# RECORDS SHOWN
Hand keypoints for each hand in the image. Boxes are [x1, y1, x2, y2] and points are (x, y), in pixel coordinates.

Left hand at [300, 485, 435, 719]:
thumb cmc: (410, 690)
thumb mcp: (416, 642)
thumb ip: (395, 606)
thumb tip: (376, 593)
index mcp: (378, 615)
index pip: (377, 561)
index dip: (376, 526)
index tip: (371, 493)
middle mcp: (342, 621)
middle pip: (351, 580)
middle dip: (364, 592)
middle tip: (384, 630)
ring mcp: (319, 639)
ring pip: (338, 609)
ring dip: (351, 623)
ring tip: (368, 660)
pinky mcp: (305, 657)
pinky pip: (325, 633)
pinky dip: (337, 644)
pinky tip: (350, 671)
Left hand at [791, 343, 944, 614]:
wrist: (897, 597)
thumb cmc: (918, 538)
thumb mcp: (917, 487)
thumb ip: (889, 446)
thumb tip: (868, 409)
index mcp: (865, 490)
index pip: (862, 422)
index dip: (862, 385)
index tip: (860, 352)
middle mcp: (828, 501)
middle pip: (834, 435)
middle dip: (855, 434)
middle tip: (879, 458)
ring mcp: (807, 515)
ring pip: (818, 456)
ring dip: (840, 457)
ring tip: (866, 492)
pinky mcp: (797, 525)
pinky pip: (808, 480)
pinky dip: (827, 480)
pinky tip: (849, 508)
---
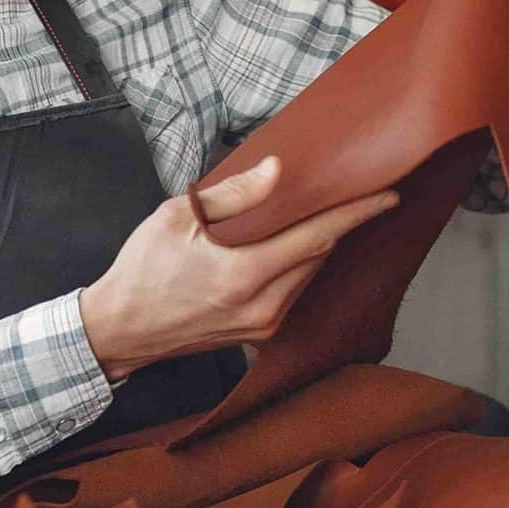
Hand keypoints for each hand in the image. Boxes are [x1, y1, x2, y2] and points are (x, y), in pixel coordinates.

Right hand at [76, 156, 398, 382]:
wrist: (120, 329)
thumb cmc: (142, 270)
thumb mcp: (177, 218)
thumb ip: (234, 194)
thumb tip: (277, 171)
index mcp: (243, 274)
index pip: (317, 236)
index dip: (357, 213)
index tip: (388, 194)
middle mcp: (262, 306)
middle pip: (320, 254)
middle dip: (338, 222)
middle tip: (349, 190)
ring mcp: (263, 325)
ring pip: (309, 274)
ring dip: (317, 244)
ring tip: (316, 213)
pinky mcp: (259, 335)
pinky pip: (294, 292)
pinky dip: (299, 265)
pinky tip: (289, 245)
---
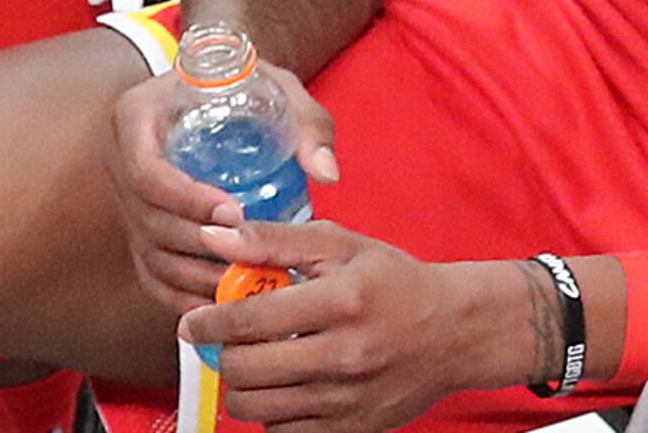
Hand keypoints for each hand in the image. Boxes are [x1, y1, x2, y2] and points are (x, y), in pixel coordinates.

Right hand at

# TASK GOAL
What is needed here is how many lines of the entries contain "thumb"; give that number alone.

# EXERCISE SOLUTION
12